State how many lines in the listing below include the string "согласен". The answer is the number alone.
====
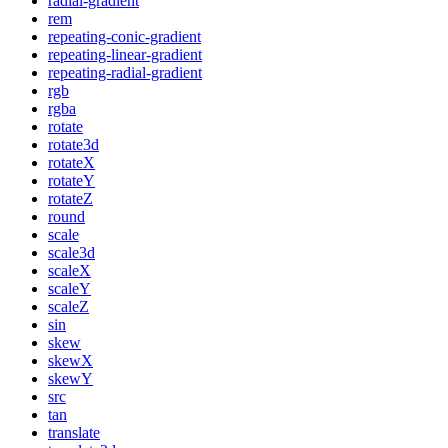
radial-gradient
rem
repeating-conic-gradient
repeating-linear-gradient
repeating-radial-gradient
rgb
rgba
rotate
rotate3d
rotateX
rotateY
rotateZ
round
scale
scale3d
scaleX
scaleY
scaleZ
sin
skew
skewX
skewY
src
tan
translate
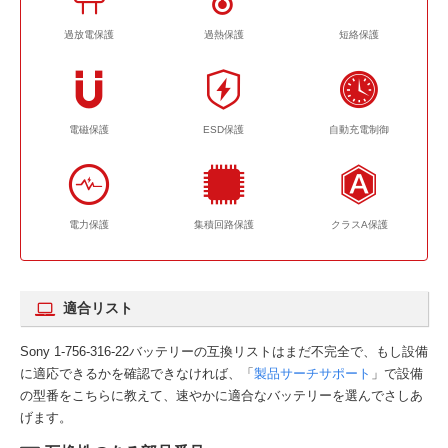
過放電保護
過熱保護
短絡保護
電磁保護
ESD保護
自動充電制御
電力保護
集積回路保護
クラスA保護
適合リスト
Sony 1-756-316-22バッテリーの互換リストはまだ不完全で、もし設備
に適応できるかを確認できなければ、「
製品サーチサポート
」で設備
の型番をこちらに教えて、速やかに適合なバッテリーを選んでさしあ
げます。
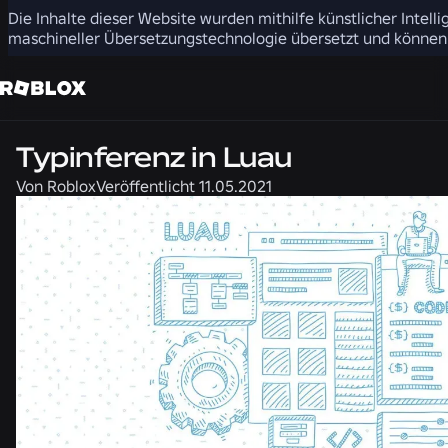
Die Inhalte dieser Website wurden mithilfe künstlicher Intelli
Teilen
maschineller Übersetzungstechnologie übersetzt und können 
Technik
Nachrichten
Typinferenz in Luau
Von
Roblox
Veröffentlicht
11.05.2021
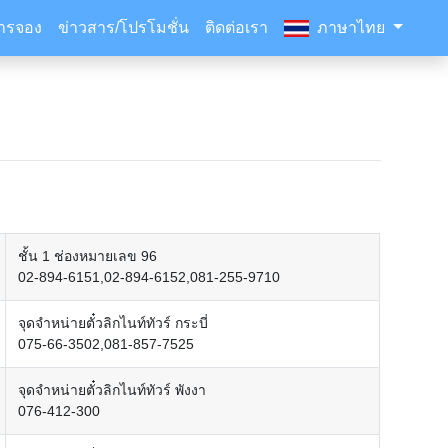
ารจอง
ข่าวสาร/โปรโมชั่น
ติดต่อเรา
ภาษาไทย
ชั้น 1 ช่องหมายเลข 96
02-894-6151,02-894-6152,081-255-9710
จุดจำหน่ายตั๋วลิกไนท์ทัวร์ กระบี่
075-66-3502,081-857-7525
จุดจำหน่ายตั๋วลิกไนท์ทัวร์ พังงา
076-412-300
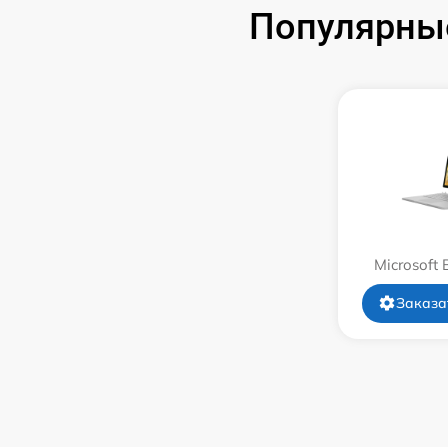
Популярные
Замена системы охлаждения
Замена термопасты
Замена шлейфа матрицы
Замена экрана
Замена северного моста
Microsoft 
Замена SSD
Заказа
Замена аккумулятора
Замена клавиатуры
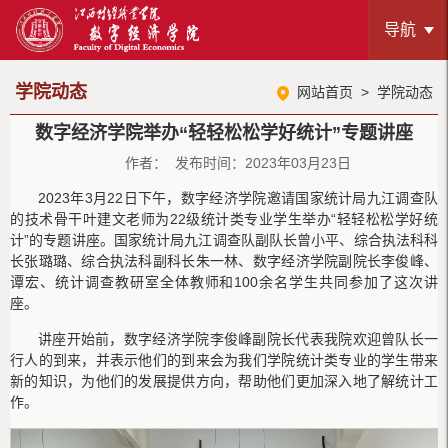
导航
学院动态
网站首页
>
学院动态
数字经济学院举办“轻轻松松学好统计”专题讲座
作者： 发布时间：2023年03月23日
2023年3月22日下午，数字经济学院邀请国家统计局九江调查队
的技术骨干叶建文老师为22级统计类专业学生举办“轻轻松松学好统
计”的专题讲座。国家统计局九江调查队副队长曾小平、综合执法科科
长张璐璐、综合执法科副科长朱一林、数字经济学院副院长李俊峰、
谭宏、统计调查教研室全体教师和100余名学生共同参加了这次讲
座。
讲座开始前，数字经济学院李俊峰副院长代表我院欢迎曾队长一
行人的到来，并表示他们的到来会为我们学院统计类专业的学生带来
新的知识，为他们的发展提供方向，帮助他们更加深入地了解统计工
作。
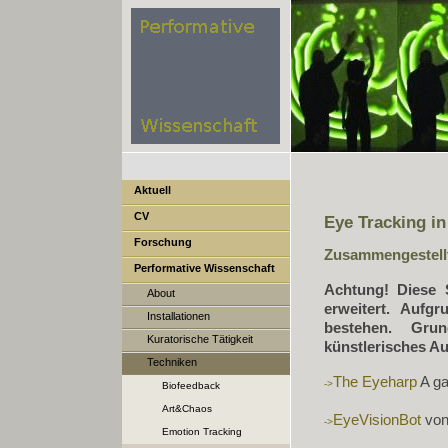
Aktuell
CV
Eye Tracking i
Forschung
Zusammengestellt
Performative Wissenschaft
Achtung! Diese S
About
erweitert. Aufg
Installationen
bestehen. Gru
Kuratorische Tätigkeit
künstlerisches Au
Techniken
The Eyeharp
A ga
Biofeedback
Art&Chaos
EyeVisionBot
von 
Emotion Tracking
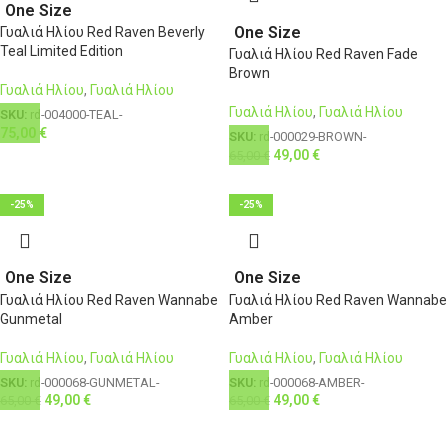
One Size
One Size
Γυαλιά Ηλίου Red Raven Beverly
Teal Limited Edition
Γυαλιά Ηλίου Red Raven Fade
Brown
Γυαλιά Ηλίου
,
Γυαλιά Ηλίου
Γυαλιά Ηλίου
,
Γυαλιά Ηλίου
SKU:
rd-004000-TEAL-
75,00
€
SKU:
rd-000029-BROWN-
49,00
€
65,00
€
-25%
-25%
One Size
One Size
Γυαλιά Ηλίου Red Raven Wannabe
Γυαλιά Ηλίου Red Raven Wannabe
Gunmetal
Amber
Γυαλιά Ηλίου
,
Γυαλιά Ηλίου
Γυαλιά Ηλίου
,
Γυαλιά Ηλίου
SKU:
rd-000068-GUNMETAL-
SKU:
rd-000068-AMBER-
49,00
€
49,00
€
65,00
€
65,00
€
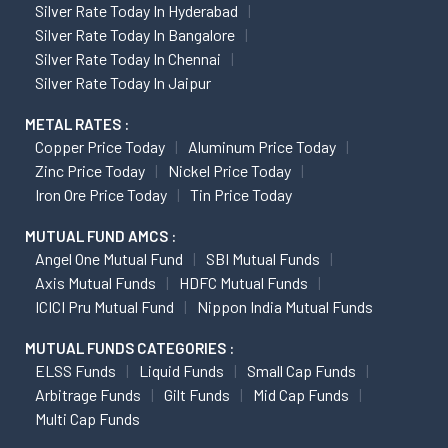
Silver Rate Today In Hyderabad
Silver Rate Today In Bangalore
Silver Rate Today In Chennai
Silver Rate Today In Jaipur
METAL RATES :
Copper Price Today
Aluminum Price Today
Zinc Price Today
Nickel Price Today
Iron Ore Price Today
Tin Price Today
MUTUAL FUND AMCS :
Angel One Mutual Fund
SBI Mutual Funds
Axis Mutual Funds
HDFC Mutual Funds
ICICI Pru Mutual Fund
Nippon India Mutual Funds
MUTUAL FUNDS CATEGORIES :
ELSS Funds
Liquid Funds
Small Cap Funds
Arbitrage Funds
Gilt Funds
Mid Cap Funds
Multi Cap Funds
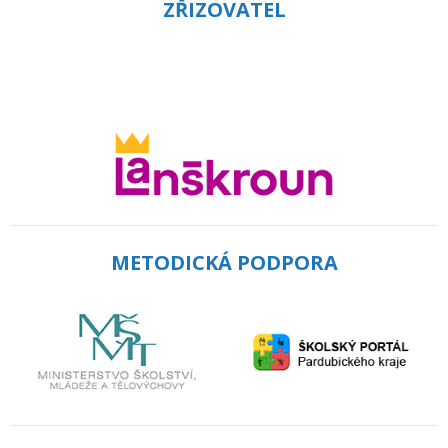
ZŘIZOVATEL
METODICKÁ PODPORA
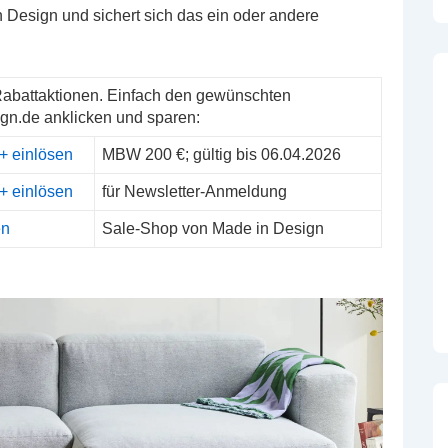
 Design und sichert sich das ein oder andere
Rabattaktionen. Einfach den gewünschten
gn.de anklicken und sparen:
+ einlösen
MBW 200 €; gültig bis 06.04.2026
+ einlösen
für Newsletter-Anmeldung
en
Sale-Shop von Made in Design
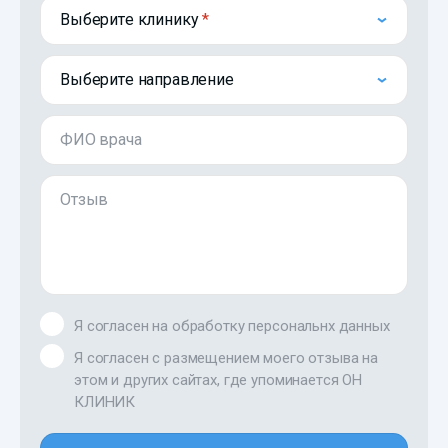
Выберите клинику
Выберите направление
ФИО врача
Отзыв
Я согласен на обработку персональнх данных
Я согласен с размещением моего отзыва на
этом и других сайтах, где упоминается ОН
КЛИНИК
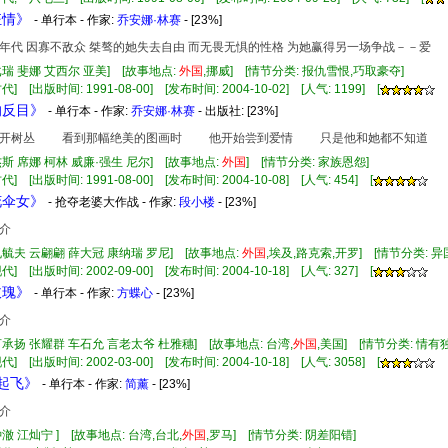
狂情》
- 单行本 - 作家:
乔安娜·林赛
- [23%]
年代 因寡不敌众 桀骜的她失去自由 而无畏无惧的性格 为她赢得另一场争战－－爱
戈瑞 斐娜 艾西尔 亚美] [故事地点:
外国
,挪威] [情节分类: 报仇雪恨,巧取豪夺]
] [出版时间: 1991-08-00] [发布时间: 2004-10-02] [人气: 1199] [
的反目》
- 单行本 - 作家:
乔安娜·林赛
- 出版社:
[23%]
树丛 看到那幅绝美的图画时 他开始尝到爱情 只是他和她都不知道 部
杰斯 席娜 柯林 威廉·强生 尼尔] [故事地点:
外国
] [情节分类: 家族恩怨]
] [出版时间: 1991-08-00] [发布时间: 2004-10-08] [人气: 454] [
花伞女》
- 抢夺老婆大作战 - 作家:
段小楼
- [23%]
介
孔毓夫 云翩翩 薛大冠 康纳瑞 罗尼] [故事地点:
外国
,埃及,路克索,开罗] [情节分类: 
] [出版时间: 2002-09-00] [发布时间: 2004-10-18] [人气: 327] [
玫瑰》
- 单行本 - 作家:
方蝶心
- [23%]
介
言承扬 张耀群 车石允 言老太爷 杜雅穗] [故事地点: 台湾,
外国
,美国] [情节分类: 情
] [出版时间: 2002-03-00] [发布时间: 2004-10-18] [人气: 3058] [
爱起飞》
- 单行本 - 作家:
简薰
- [23%]
介
钟澈 江灿宁 ] [故事地点: 台湾,台北,
外国
,罗马] [情节分类: 阴差阳错]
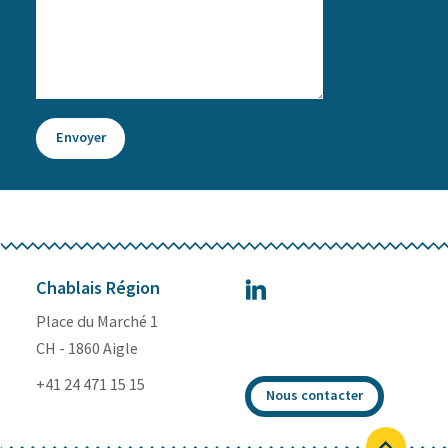
Chablais Région
Place du Marché 1
CH - 1860 Aigle
+41 24 471 15 15
Nous contacter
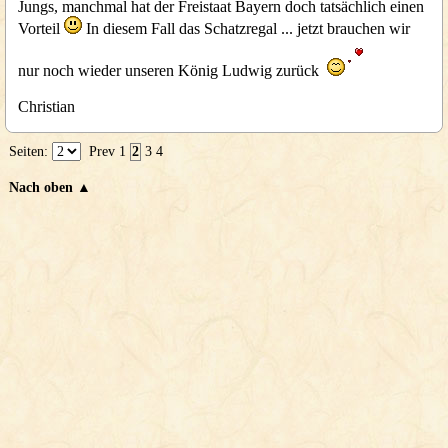
Jungs, manchmal hat der Freistaat Bayern doch tatsächlich einen
Vorteil
In diesem Fall das Schatzregal ... jetzt brauchen wir
nur noch wieder unseren König Ludwig zurück
Christian
Seiten:
Prev
1
2
3
4
Nach oben ▲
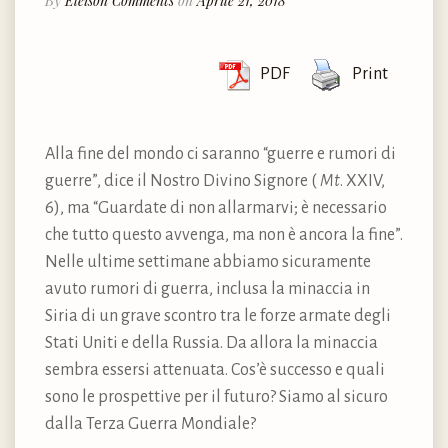
By
Eleison Comments
on
Aprile 21, 2018
PDF
Print
Alla fine del mondo ci saranno “guerre e rumori di
guerre”, dice il Nostro Divino Signore (
Mt
. XXIV,
6), ma “Guardate di non allarmarvi; è necessario
che tutto questo avvenga, ma non è ancora la fine”.
Nelle ultime settimane abbiamo sicuramente
avuto rumori di guerra, inclusa la minaccia in
Siria di un grave scontro tra le forze armate degli
Stati Uniti e della Russia. Da allora la minaccia
sembra essersi attenuata. Cos’è successo e quali
sono le prospettive per il futuro? Siamo al sicuro
dalla Terza Guerra Mondiale?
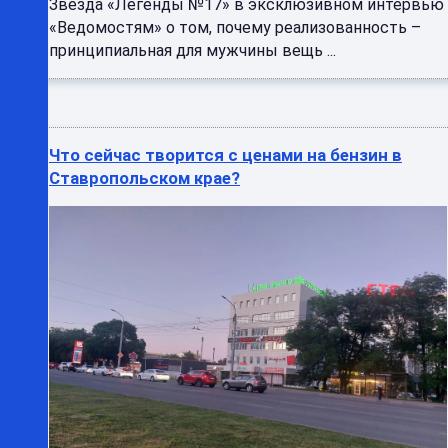
Звезда «Легенды №17» в эксклюзивном интервью
«Ведомостям» о том, почему реализованность –
принципиальная для мужчины вещь ...
Что сейчас творится с ценами на бензин в
Ставропольском крае?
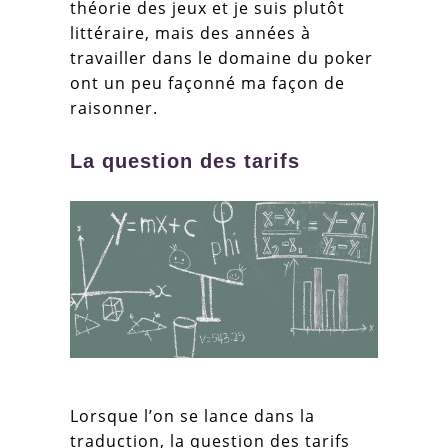
théorie des jeux et je suis plutôt
littéraire, mais des années à
travailler dans le domaine du poker
ont un peu façonné ma façon de
raisonner.
La question des tarifs
Lorsque l’on se lance dans la
traduction, la question des tarifs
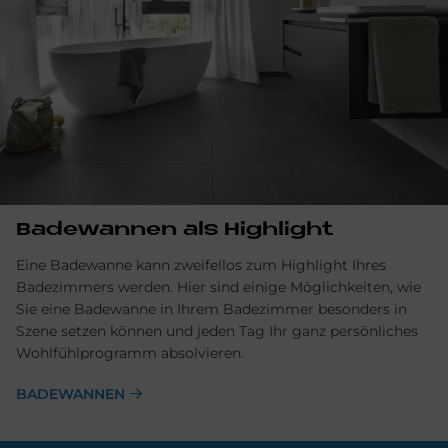
Badewannen als Highlight
Eine Badewanne kann zweifellos zum Highlight Ihres
Badezimmers werden. Hier sind einige Möglichkeiten, wie
Sie eine Badewanne in Ihrem Badezimmer besonders in
Szene setzen können und jeden Tag Ihr ganz persönliches
Wohlfühlprogramm absolvieren.
BADEWANNEN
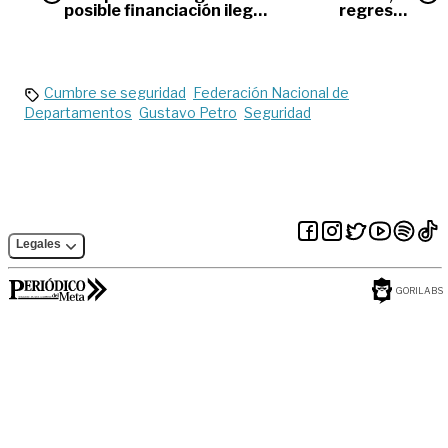
posible financiación ilegal
regreso a
en la campaña de Petro
casa
Cumbre se seguridad
Federación Nacional de
Departamentos
Gustavo Petro
Seguridad
Legales
GORILABS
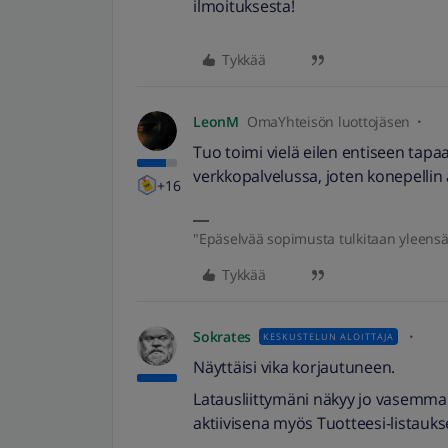
ilmoituksesta!
Tykkää
LeonM
OmaYhteisön luottojäsen
Tuo toimi vielä eilen entiseen ta
verkkopalvelussa, joten konepellin 
+16
"Epäselvää sopimusta tulkitaan yleensä l
Tykkää
Sokrates
KESKUSTELUN ALOITTAJA
Näyttäisi vika korjautuneen.
Latausliittymäni näkyy jo vasemman
aktiivisena myös Tuotteesi-listauks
====
*EXPECTED OUTPUT*
2